Malgré les débats sectaires et communautaristes qui ont proliféré, les élections ressemblaient plus à un référendum sur la souveraineté qu’à un simple vote pour choisir les membres du nouveau parlement. D’où une forte radicalisation de la campagne de part et d’autre. Les acteurs externes ont contribué à cette radicalisation en prenant de plus en plus ouvertement position au fur et à mesure qu’avançait la campagne.

Si ce scénario devait persister, la confrontation entre la coalition du 14 Mars et l’opposition ne pourrait cesser, bien qu’elle puisse se poursuivre de différentes manières et avec de nouvelles exigences. Une chose ne changera pas: le fait que le Hezbollah insiste pour maintenir son rôle de force de la résistance armée.

La coalition du 14 Mars est vraiment en droit de célébrer sa victoire: l’opposition n’a plus de raison de contester sa réelle majorité dans la nouvelle assemblée. Ces élections ont conféré une très nette autorité à la coalition du 14 Mars.

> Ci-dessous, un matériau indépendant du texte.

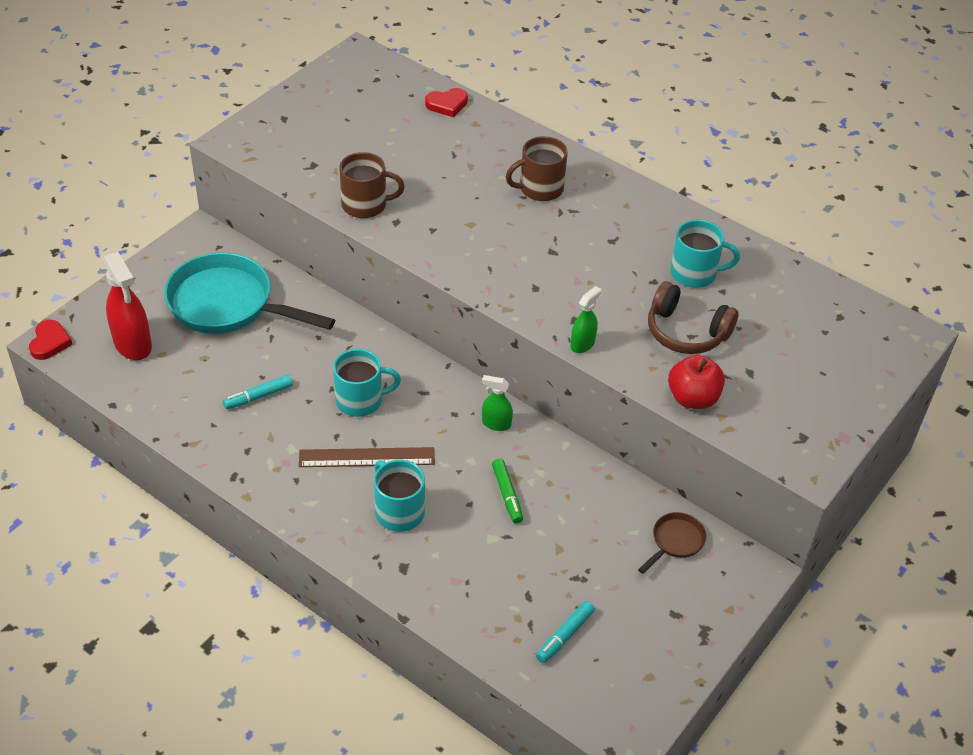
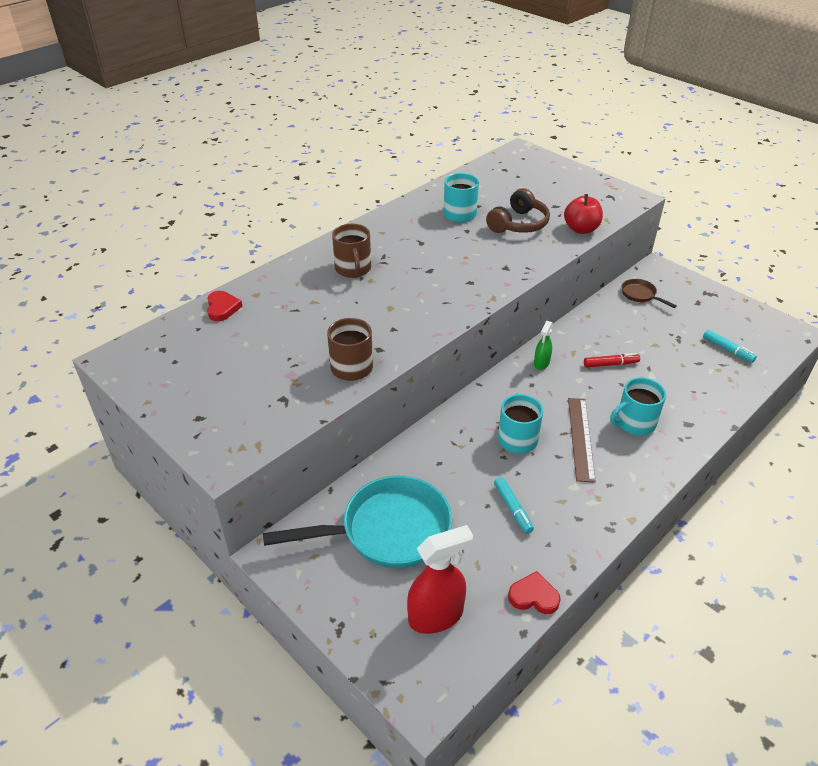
camera: 80 degrees left, 5 degrees down
(50, 342) = (425, 704): red heart -> red heart (533, 596)
(228, 305) = (387, 530): turquoise pan -> turquoise pan turned 135 degrees counterclockwise
(507, 494) = (610, 364): green marker -> red marker
(582, 344) = (531, 267): green spray bottle -> none

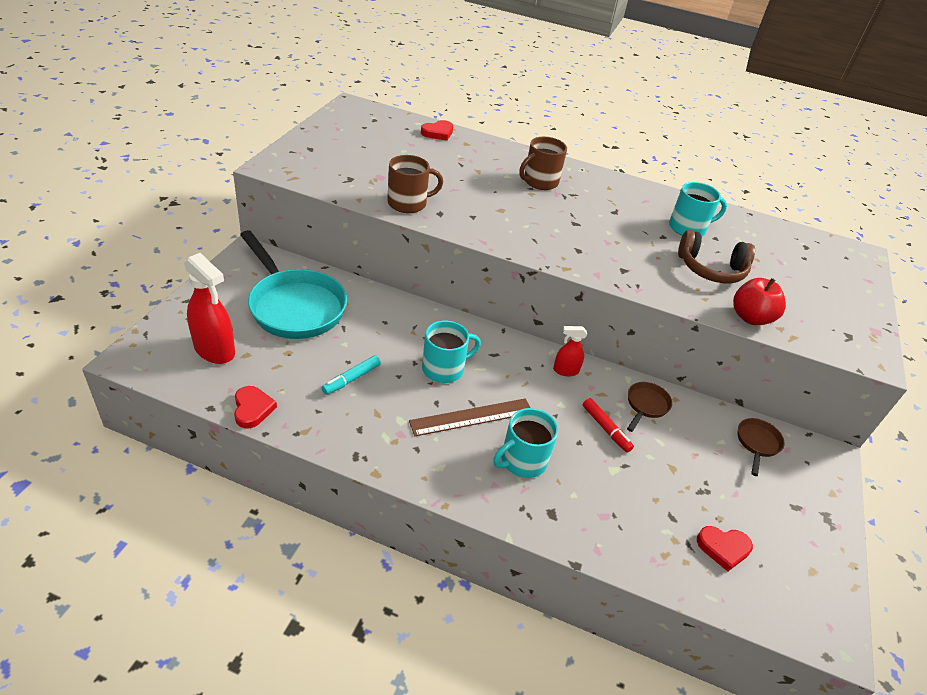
camera: 60 degrees right, 0 degrees up
(541, 363) = (565, 370): green spray bottle -> red spray bottle
(591, 333) = (646, 405): none -> brown pan
(634, 423) = (522, 460): turquoise mug -> turquoise mug turned 75 degrees counterclockwise
(727, 350) = (723, 548): turquoise marker -> red heart

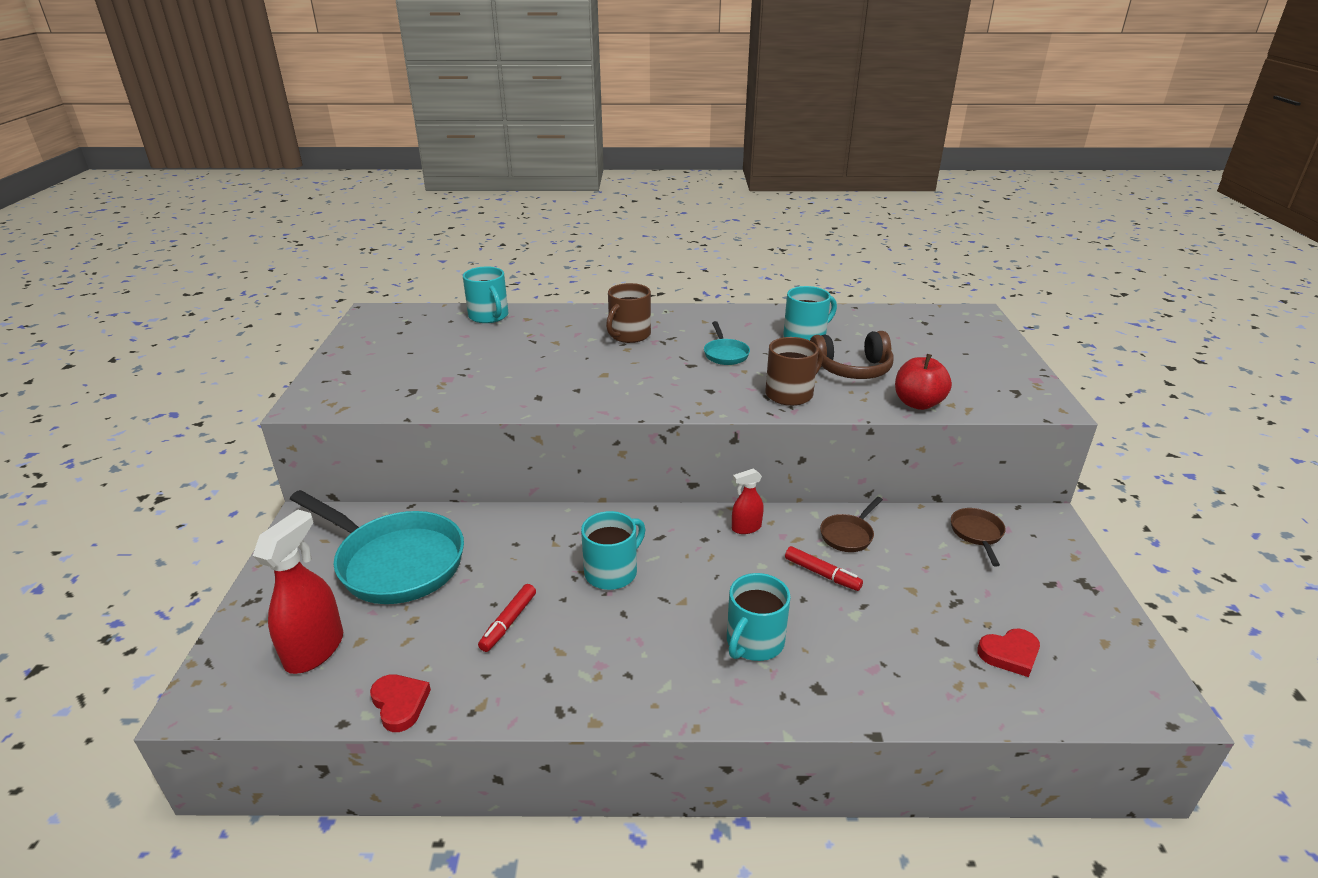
camera: 15 degrees left, 10 degrees down
(215, 350) = (315, 649): red spray bottle -> red spray bottle turned 90 degrees counterclockwise
(352, 379) = (509, 622): turquoise marker -> red marker
(408, 203) = (496, 397): brown mug -> brown mug (790, 394)
(438, 133) = (489, 316): red heart -> turquoise mug
(472, 417) = (672, 614): brown ruler -> none
(610, 222) = (725, 354): none -> turquoise pan
(646, 405) = (848, 535): brown pan -> brown pan turned 150 degrees counterclockwise

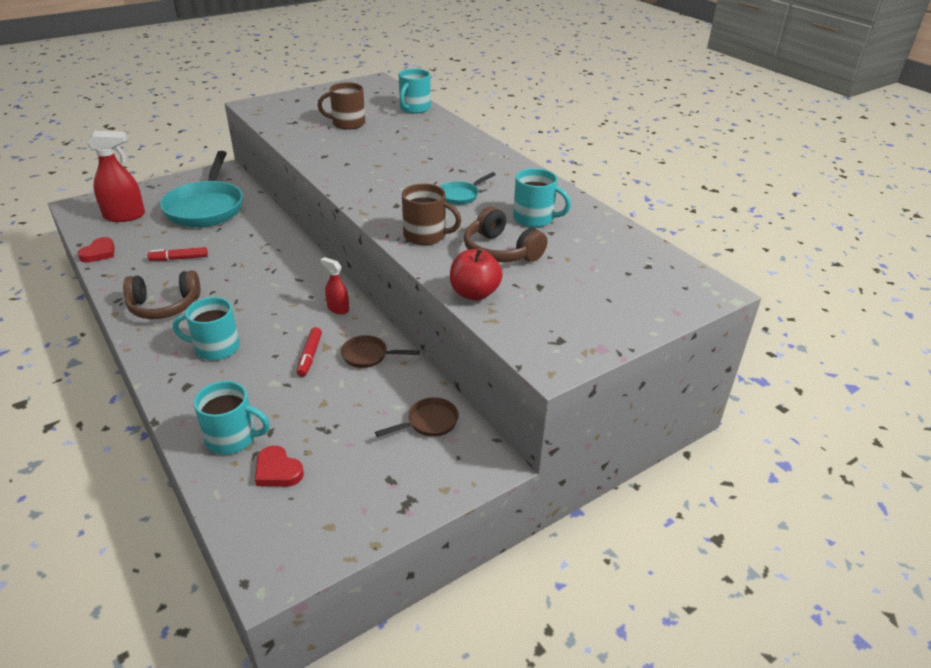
camera: 55 degrees right, 5 degrees up
(612, 572) = (248, 275): turquoise mug -> turquoise mug (232, 438)
(619, 666) = (164, 306): none -> brown headphones
(629, 335) = (446, 155): brown mug -> brown mug (347, 123)

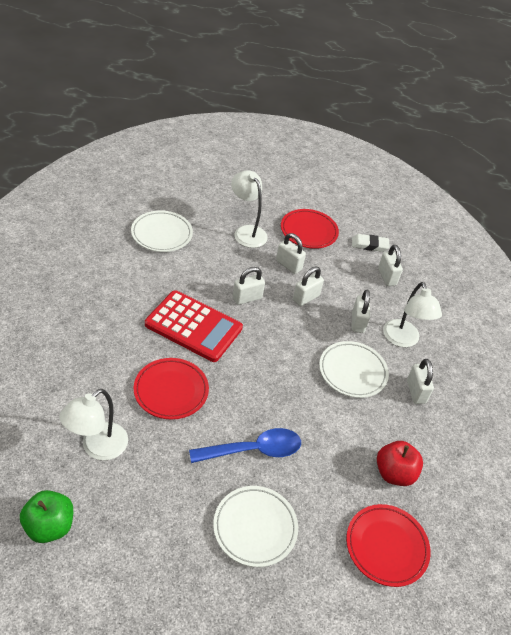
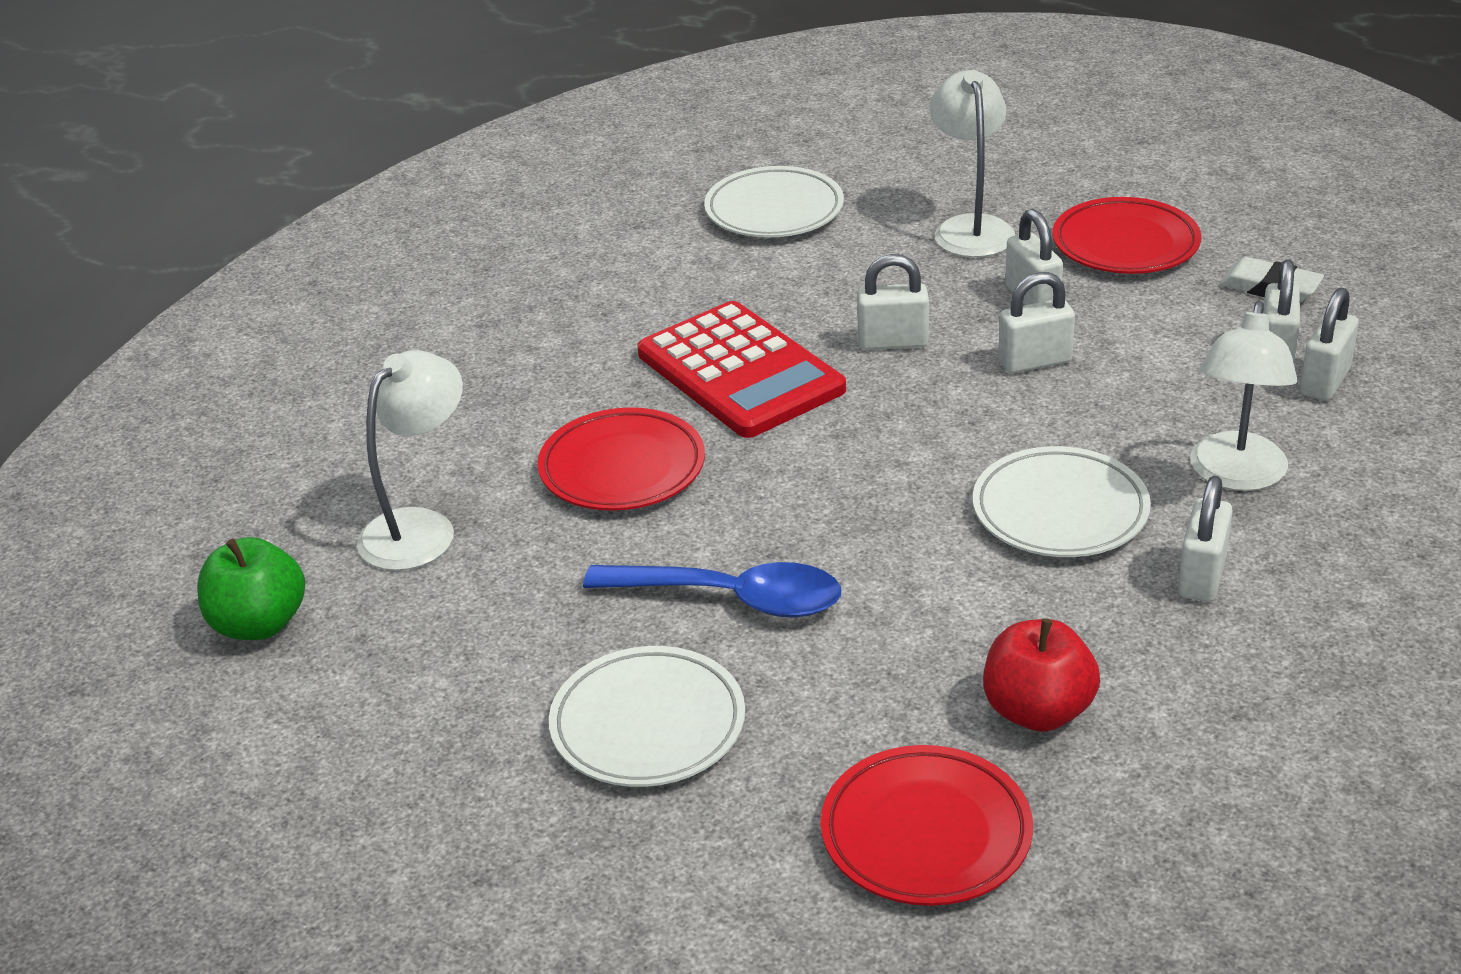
camera: 35 degrees right, 10 degrees down
(97, 448) = (420, 528): white lamp -> white lamp turned 150 degrees clockwise
(357, 322) = (1136, 425): white padlock -> white padlock (1324, 382)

Les discours modérés prononcés par Hariri pendant la campagne électorale ainsi que lors de la déclaration de la victoire du 14 Mars prouvent qu’il a mérité ses pouvoirs de chef. La voie s’ouvre à lui pour devenir le prochain Premier ministre sans qu’il ne soit contesté par une quelconque faction d’opposition. Mais ce qui octroie encore plus de crédit à Hariri, c’est le fait que la victoire ait eu lieu en vertu d’une loi électorale conçue par l’opposition visant à lui conférer un avantage.

Le risque de voir le Hezbollah contrôler le parlement et le nouveau gouvernement est écarté. Cependant, l’incertitude concernant un retour à de vieilles pratiques de la part de l’opposition demeure. Les chefs de l’opposition ont, à plusieurs reprises, réitéré leur demande que soient maintenus à la fois la résistance armée et le droit de veto au sein du nouveau gouvernement.

Avec la nouvelle majorité du 14 Mars, il n’y aura pas de changement radical de la politique. La coalition devrait proposer la formation d’un nouveau gouvernement, mais, jusqu’ici, elle a clairement précisé qu’elle n’accorderait pas de droit de veto à l’opposition. Le désaccord sur ce point reste le principal obstacle au processus de formation d’un gouvernement et risque de conduire à une nouvelle crise et à un retour de la violence dans les rues, comme ce fut le cas l’an dernier. Selon certaines sources issues de la coalition du 14 Mars, un compromis pourrait être trouvé en accordant le droit de veto au président Michel Suleiman plutôt qu’à l’opposition. Mais ce pourrait être contesté par le Mouvement Patriotique Libre de Michel Aoun qui a déjà accusé le président de s’aligner sur la majorité.

Il reste encore possible pour Hariri d’engager Nasrallah dans un dialogue constructif pour obtenir son soutien en vue de former un nouveau gouvernement avec un programme clair tourné vers une réforme politique et administrative. La priorité serait donnée à une nouvelle loi électorale alors que toutes les questions qui prêtent à controverse, dont la stratégie de défense et l’avenir de la résistance et ses armes, seraient confiées au forum de dialogue national. S’ils ne peuvent pas réaliser de tels progrès, les deux camps se prépareront alors pour une nouvelle crise qui plongera une fois de plus le pays dans le chaos et l’instabilité.